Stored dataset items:
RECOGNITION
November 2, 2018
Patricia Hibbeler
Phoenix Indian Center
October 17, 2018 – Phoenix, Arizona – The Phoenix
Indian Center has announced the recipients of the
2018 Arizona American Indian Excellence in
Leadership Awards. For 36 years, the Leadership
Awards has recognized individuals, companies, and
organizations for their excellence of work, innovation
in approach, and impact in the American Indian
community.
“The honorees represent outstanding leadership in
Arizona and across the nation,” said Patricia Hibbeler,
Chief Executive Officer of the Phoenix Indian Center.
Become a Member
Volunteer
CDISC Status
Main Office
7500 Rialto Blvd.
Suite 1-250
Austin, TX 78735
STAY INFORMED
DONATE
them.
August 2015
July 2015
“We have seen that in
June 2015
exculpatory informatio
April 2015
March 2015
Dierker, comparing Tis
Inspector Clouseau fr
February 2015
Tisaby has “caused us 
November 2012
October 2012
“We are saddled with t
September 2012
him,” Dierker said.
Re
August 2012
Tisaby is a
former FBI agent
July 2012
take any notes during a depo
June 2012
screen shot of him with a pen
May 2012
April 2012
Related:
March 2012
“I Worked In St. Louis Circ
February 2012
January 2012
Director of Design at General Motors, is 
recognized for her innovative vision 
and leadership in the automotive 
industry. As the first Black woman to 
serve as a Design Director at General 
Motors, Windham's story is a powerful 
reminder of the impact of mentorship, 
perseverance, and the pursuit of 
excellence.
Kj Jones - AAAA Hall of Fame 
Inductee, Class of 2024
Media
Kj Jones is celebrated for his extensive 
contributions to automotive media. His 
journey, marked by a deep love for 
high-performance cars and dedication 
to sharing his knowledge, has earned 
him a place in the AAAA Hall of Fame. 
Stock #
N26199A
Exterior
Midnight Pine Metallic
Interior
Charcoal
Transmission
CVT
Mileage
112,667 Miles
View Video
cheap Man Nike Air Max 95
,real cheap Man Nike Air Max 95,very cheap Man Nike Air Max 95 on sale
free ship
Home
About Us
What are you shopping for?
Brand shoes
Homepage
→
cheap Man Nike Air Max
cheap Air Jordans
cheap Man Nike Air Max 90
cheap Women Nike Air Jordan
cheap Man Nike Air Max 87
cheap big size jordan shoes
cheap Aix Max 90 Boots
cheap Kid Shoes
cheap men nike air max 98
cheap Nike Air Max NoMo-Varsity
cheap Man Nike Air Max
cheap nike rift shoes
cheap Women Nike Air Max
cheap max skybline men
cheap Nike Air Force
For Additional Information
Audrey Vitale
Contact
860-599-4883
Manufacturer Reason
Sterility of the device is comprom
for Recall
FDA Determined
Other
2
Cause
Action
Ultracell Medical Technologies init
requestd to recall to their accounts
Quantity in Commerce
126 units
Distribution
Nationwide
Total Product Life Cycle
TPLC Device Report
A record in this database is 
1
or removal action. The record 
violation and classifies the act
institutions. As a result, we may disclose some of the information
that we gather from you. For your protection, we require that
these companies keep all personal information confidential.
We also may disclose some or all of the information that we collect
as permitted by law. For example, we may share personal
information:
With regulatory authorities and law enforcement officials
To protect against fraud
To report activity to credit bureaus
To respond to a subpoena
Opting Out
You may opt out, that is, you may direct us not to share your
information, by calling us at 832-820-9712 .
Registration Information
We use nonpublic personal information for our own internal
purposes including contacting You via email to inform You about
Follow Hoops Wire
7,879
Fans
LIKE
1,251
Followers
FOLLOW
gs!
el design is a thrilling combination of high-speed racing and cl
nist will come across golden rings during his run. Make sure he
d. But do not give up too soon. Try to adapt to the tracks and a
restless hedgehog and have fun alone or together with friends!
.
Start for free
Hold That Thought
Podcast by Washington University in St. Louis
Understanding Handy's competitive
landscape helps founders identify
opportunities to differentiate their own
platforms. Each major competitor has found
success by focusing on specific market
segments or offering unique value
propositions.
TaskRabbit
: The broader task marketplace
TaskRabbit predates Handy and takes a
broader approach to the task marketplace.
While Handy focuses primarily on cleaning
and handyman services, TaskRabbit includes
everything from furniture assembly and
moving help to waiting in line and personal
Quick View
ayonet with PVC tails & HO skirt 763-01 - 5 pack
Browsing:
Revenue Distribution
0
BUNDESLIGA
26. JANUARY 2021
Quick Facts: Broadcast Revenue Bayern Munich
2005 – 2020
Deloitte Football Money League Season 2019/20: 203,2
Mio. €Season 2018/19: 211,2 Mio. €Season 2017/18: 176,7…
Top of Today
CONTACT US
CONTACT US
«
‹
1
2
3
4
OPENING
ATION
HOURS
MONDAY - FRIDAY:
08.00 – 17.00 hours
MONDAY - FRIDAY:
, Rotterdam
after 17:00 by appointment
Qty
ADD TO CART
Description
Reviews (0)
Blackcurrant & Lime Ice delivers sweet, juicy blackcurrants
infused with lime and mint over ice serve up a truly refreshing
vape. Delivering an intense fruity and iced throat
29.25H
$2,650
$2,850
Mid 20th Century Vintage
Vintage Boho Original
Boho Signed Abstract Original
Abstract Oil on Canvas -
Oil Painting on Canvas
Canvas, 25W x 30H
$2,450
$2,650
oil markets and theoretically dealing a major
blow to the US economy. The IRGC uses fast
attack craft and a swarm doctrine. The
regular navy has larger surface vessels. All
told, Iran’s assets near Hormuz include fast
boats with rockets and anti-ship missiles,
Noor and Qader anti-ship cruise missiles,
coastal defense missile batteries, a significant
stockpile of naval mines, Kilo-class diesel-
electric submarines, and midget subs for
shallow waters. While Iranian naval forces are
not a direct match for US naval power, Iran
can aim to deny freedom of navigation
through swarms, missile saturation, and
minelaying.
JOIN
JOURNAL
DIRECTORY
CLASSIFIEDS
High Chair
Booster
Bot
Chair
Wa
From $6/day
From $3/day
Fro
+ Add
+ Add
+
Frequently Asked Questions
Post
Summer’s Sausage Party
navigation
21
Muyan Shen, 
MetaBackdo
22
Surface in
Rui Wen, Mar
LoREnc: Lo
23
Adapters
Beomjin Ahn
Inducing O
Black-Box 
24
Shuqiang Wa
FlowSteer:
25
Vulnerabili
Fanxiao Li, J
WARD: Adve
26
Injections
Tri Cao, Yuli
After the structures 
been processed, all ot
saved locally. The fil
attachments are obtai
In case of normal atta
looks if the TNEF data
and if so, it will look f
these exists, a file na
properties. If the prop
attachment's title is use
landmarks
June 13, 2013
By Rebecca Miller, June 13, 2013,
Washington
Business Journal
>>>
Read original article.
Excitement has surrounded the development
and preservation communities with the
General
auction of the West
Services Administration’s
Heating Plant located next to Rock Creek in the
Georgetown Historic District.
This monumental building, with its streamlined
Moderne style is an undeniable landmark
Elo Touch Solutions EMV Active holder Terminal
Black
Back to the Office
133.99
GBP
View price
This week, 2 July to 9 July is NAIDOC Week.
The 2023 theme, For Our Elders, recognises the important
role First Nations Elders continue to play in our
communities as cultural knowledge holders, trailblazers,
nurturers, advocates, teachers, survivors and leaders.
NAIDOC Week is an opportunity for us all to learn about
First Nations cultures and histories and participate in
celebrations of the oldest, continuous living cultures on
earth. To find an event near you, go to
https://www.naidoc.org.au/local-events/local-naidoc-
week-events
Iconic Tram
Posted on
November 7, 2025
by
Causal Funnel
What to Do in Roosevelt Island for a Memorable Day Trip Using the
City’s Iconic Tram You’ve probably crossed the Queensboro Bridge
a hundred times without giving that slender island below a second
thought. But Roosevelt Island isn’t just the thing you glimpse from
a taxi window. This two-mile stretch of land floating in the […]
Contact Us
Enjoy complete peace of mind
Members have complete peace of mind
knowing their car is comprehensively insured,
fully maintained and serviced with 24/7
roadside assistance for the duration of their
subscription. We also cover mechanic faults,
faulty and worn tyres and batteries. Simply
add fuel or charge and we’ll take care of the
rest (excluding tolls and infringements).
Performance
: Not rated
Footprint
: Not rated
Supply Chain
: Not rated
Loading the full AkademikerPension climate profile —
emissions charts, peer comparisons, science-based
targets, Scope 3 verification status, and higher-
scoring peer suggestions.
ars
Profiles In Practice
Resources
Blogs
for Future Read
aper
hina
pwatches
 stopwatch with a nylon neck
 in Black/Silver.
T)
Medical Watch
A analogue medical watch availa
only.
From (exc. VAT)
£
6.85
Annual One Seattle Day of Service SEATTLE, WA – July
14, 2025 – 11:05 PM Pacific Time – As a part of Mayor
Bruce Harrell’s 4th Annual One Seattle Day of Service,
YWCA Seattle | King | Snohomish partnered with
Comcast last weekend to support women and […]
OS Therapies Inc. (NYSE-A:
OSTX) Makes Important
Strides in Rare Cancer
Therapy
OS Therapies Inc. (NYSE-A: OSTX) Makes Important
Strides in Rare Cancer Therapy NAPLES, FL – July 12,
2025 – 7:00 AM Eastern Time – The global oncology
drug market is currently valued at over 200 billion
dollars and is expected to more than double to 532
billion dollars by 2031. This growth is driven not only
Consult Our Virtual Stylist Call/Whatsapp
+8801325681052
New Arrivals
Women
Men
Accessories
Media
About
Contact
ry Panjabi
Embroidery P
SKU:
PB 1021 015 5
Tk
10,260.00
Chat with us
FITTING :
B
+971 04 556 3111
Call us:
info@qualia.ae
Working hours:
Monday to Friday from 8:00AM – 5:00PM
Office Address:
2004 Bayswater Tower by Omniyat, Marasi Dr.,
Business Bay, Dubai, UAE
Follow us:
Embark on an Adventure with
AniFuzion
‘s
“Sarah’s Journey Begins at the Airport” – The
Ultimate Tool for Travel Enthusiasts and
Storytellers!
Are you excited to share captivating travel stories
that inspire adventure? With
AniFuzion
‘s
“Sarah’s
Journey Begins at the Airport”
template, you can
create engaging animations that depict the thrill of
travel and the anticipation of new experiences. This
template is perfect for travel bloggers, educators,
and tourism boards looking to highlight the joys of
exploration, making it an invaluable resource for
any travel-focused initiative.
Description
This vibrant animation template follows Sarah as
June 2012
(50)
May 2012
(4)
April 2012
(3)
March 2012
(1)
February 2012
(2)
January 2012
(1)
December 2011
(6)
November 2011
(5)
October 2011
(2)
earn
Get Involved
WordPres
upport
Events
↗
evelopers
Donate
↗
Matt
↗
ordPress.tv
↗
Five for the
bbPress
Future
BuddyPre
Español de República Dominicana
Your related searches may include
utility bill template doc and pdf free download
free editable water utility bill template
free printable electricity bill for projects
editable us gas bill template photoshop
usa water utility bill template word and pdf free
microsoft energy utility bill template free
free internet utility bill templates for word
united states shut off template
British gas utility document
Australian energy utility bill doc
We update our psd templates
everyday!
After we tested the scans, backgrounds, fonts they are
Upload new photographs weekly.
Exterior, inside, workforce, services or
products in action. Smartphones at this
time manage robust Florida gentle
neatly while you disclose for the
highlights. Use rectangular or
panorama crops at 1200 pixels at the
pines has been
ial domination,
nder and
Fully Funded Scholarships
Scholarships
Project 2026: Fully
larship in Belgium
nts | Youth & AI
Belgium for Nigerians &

◆ **YOUR INSTRUCTIONS**: Return all lines from the data that include the string "Arizona".

◆ **EXPECTED OUTPUT**:
October 17, 2018 – Phoenix, Arizona – The Phoenix
2018 Arizona American Indian Excellence in
Arizona and across the nation,” said Patricia Hibbeler,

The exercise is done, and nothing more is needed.